Challenge 1:
For each statement below, say yes or no to whether it agrees with the thread about damp porch steps, and quote the words from the thread that decide it. (a) The concrete is about 25 years old. (b) The steps are covered by a roof. (c) A sealer has been applied to the walkway.

Text block:
━━━━━━
# Damp concrete porch steps



## Rose Pink (Dec 15, 2013)

I am curious as to why the porch steps look damp when it gets cold outside.  Some parts of the walkway also look damp but not many. The entire steps look damp.  The concrete is about 25 years old.  Why the steps and not the driveway?


----------



## CO skier (Dec 15, 2013)

1 or 2 or 3 or combination (or many other, more obscure explanations):

1)  Water vapor condenses faster on relatively cooler surfaces.  The steps' surfaces cool faster than the walkway/driveway.  The condensed water darkens the concrete surface because there is less light refraction in wetted porous surfaces versus dry porous surfaces.

2)  The steps have a higher surface porosity than the walkway/driveway.  Water vapor that condenses on the steps can penetrate laterally across the surface of the steps faster than the less porous concrete of the walkway/driveway.

3)  A concrete sealant was applied to the walkway/driveway and not the steps.

What happens when it rains?  Do the surfaces darken at the same rate (instantaneous surface saturation)?  If they darken at the same rate, this would eliminate the concrete sealant explanation.

Are you sorry you asked?

Feeling experimental?  Take some Thompson's Water Repellent (available where paint is sold) and roll it onto the steps as if it were paint.  You will notice a dramatic difference in the phenomenon.


----------



## Carta (Dec 16, 2013)

Rose Pink said:


> I am curious as to why the porch steps look damp when it gets cold outside.  Some parts of the walkway also look damp but not many. The entire steps look damp.  The concrete is about 25 years old.  Why the steps and not the driveway?


============================
Are steps covered by a roof / carport? If so, condensation builds to create dampness...Just a guess


----------



## Rose Pink (Dec 16, 2013)

Thanks for the replies. I had considered condensation but thought if the steps were wet from condensation, why not the sidewalk leading up to them? I hadn't thought they might be of a different porosity or type of concrete. 

Also, the air is so dry here that I don't think there is much moisture in to condense in the first place. The temps have stayed below freezing for a few weeks now. At times water does drip from the roof/gutter due to ice dams that DH is trying to address (but ran out of time before the last snowstorm) but that doesn't seem to be the case at present. 

I see that DD put some ice melt crystals down so they must have had a layer of thin ice on them this morning. It hasn't snowed so there is no new moisture in the air or on the ground to account for the moisture on the steps. 

The steps are not covered. The porch is under an overhang and it doesn't seem to get wet like the steps do except for the outer edge and then down the steps. Then the sidewalk has a few darker/wet spots but not nearly as much as the steps. 

I don't think any of the concrete has a sealer on it. I will definitely try to seal the steps when the weather gets warmer in about 5 months or so. 

I ask this question because I eventually want to cover the porch and steps with pavers or stone with a heat cable under the veneer to keep the snow and ice away and I don't want to be covering up a damp problem that will cause more problems.


----------



## CO skier (Dec 16, 2013)

Rose Pink said:


> ...
> Also, the air is so dry here that I don't think there is much moisture in to condense in the first place. The temps have stayed below freezing for a few weeks now.
━━━━━━
Challenge 2:
Report every line of the records that contains the string "scientific".

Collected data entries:
━━━━━━
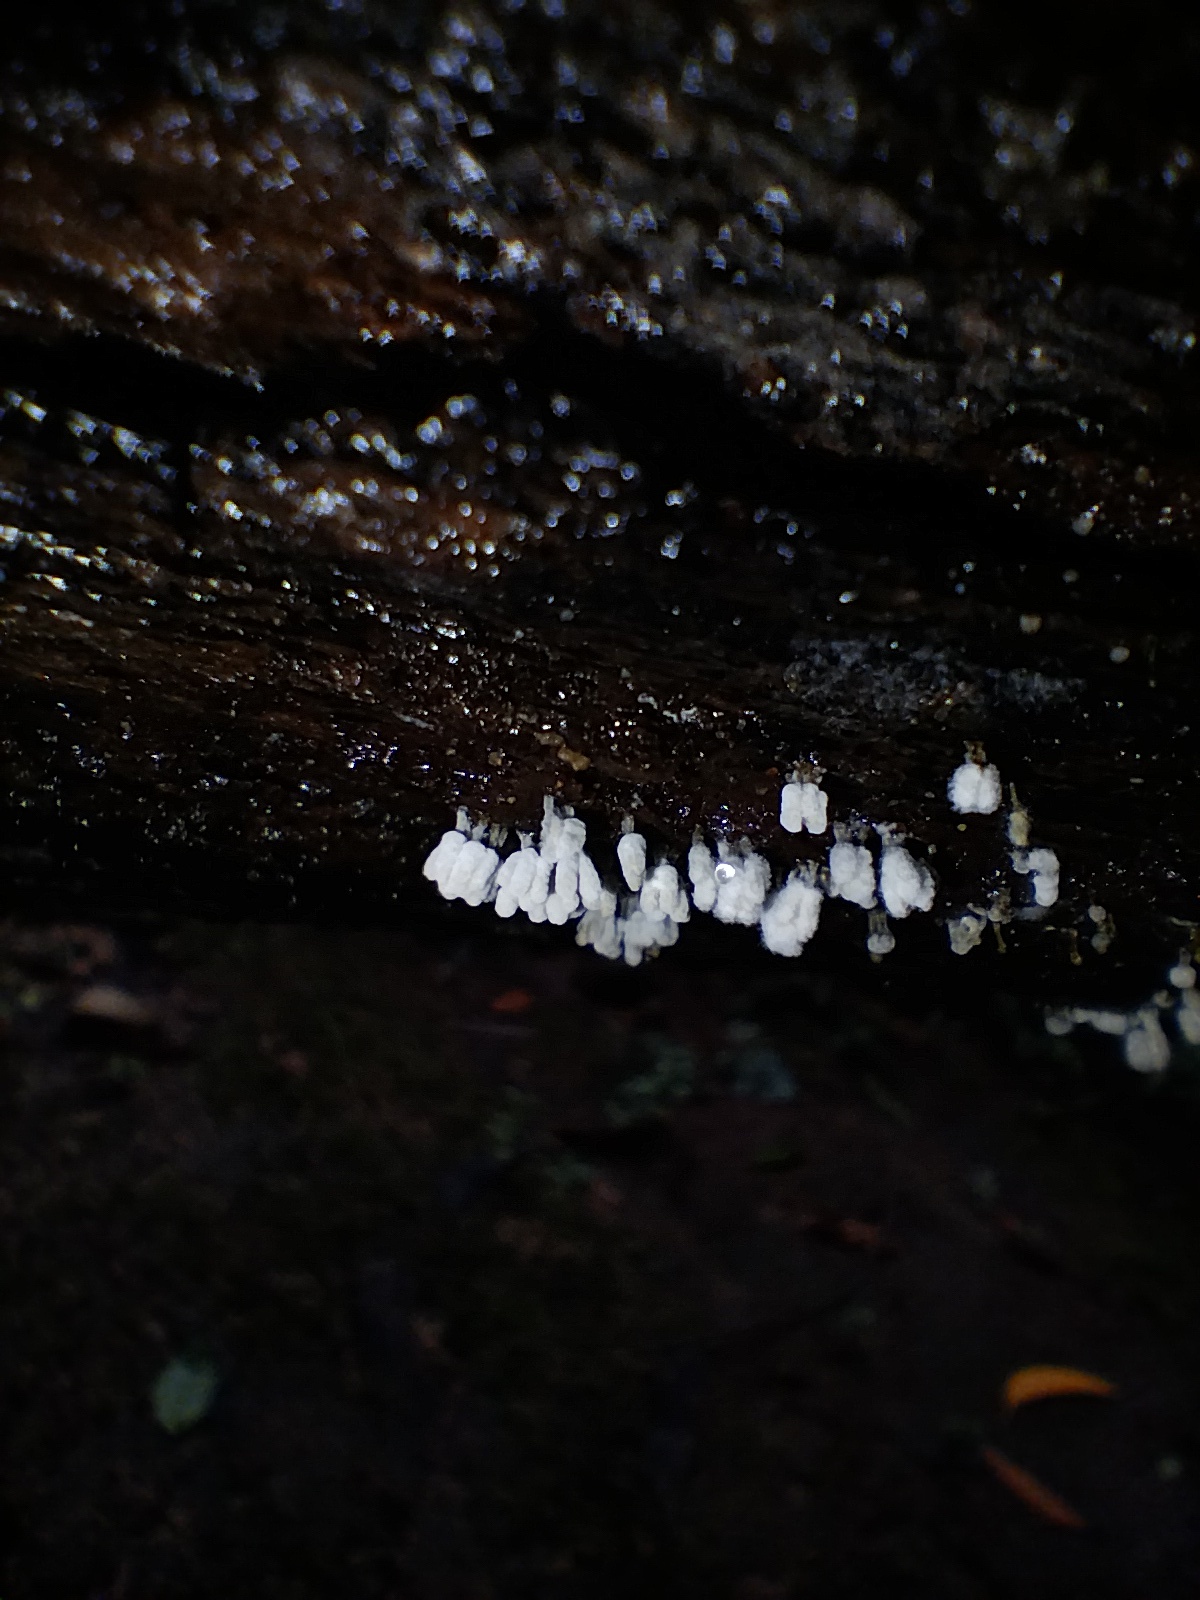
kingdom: Protozoa
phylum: Mycetozoa
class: Myxomycetes
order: Trichiales
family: Arcyriaceae
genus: Arcyria
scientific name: Arcyria cinerea
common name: White carnival candy slime mold
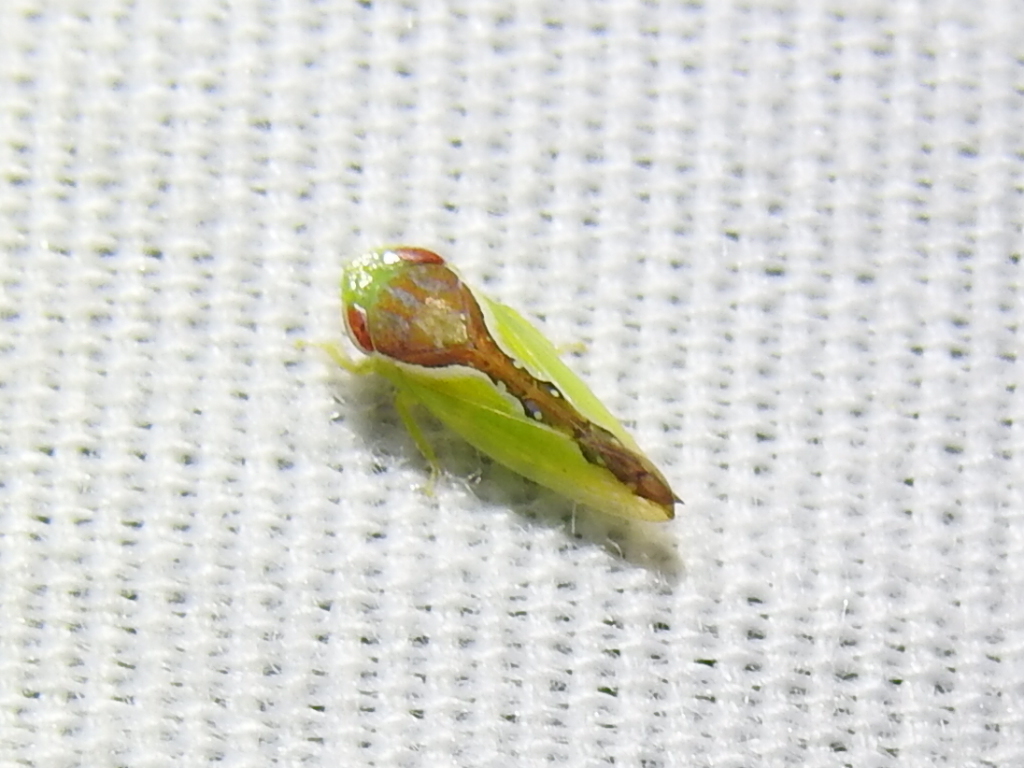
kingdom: Animalia
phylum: Arthropoda
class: Insecta
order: Hemiptera
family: Cicadellidae
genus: Omansobara ing
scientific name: Omansobara ing Omansobara palliolata
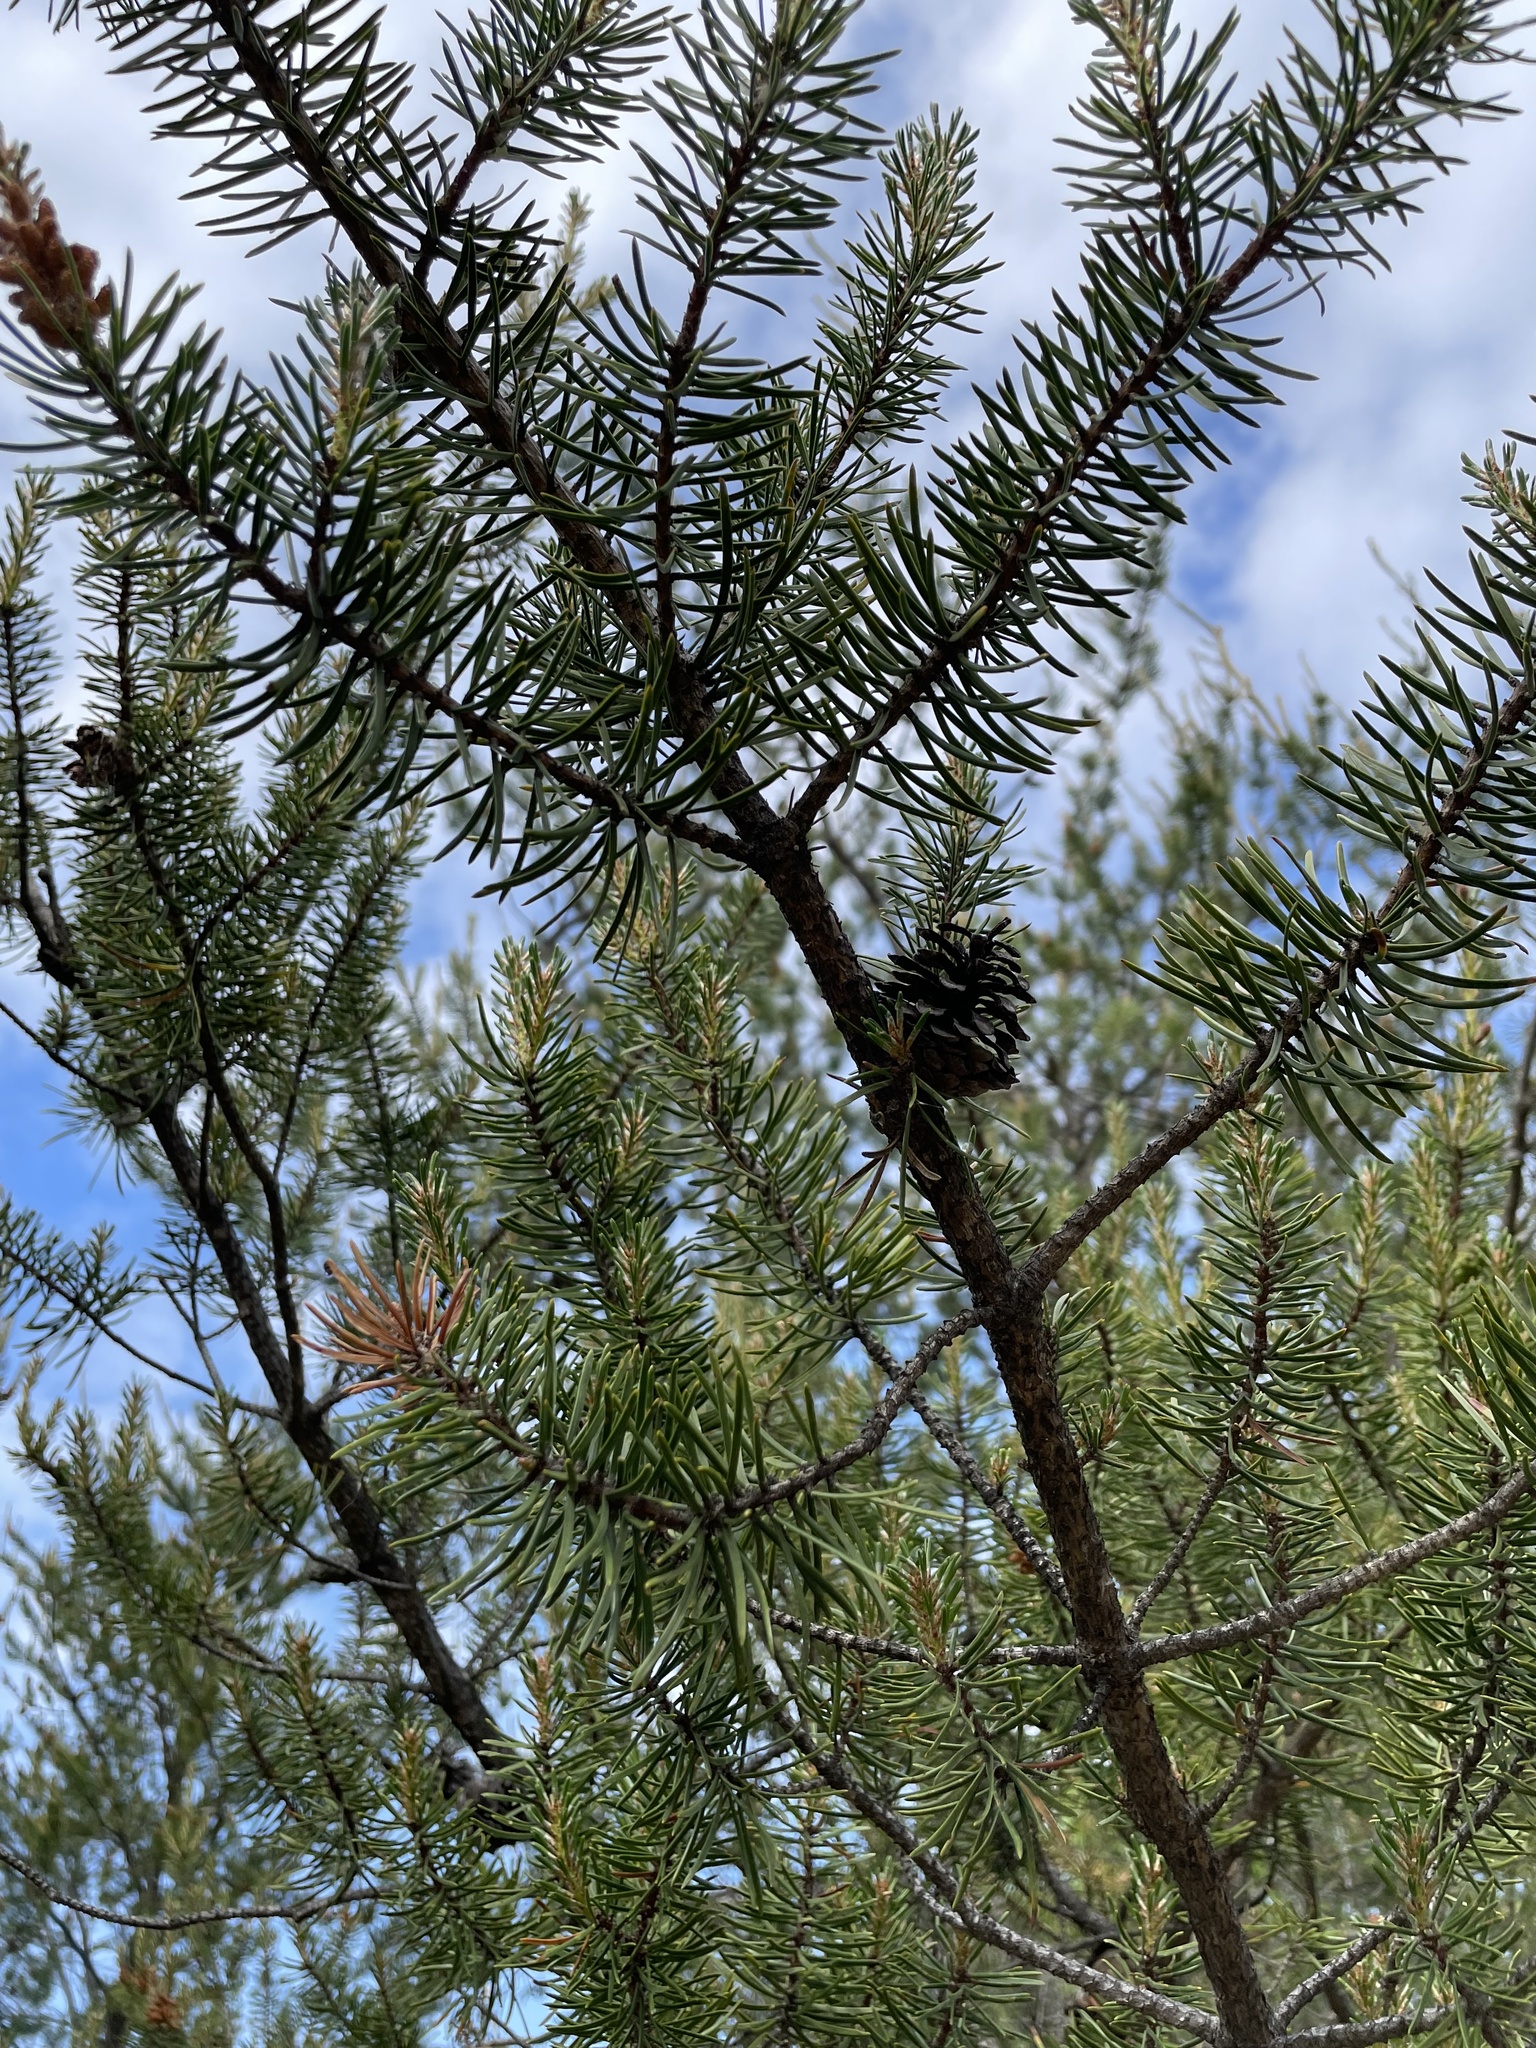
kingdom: Plantae
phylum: Tracheophyta
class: Pinopsida
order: Pinales
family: Pinaceae
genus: Pinus
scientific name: Pinus banksiana
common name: Jack pine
━━━━━━
Full answer 1:
(a) Yes: "The concrete is about 25 years old."
(b) No: "The steps are not covered."
(c) No: "I don't think any of the concrete has a sealer on it."

Full answer 2:
scientific name: Arcyria cinerea
scientific name: Omansobara ing Omansobara palliolata
scientific name: Pinus banksiana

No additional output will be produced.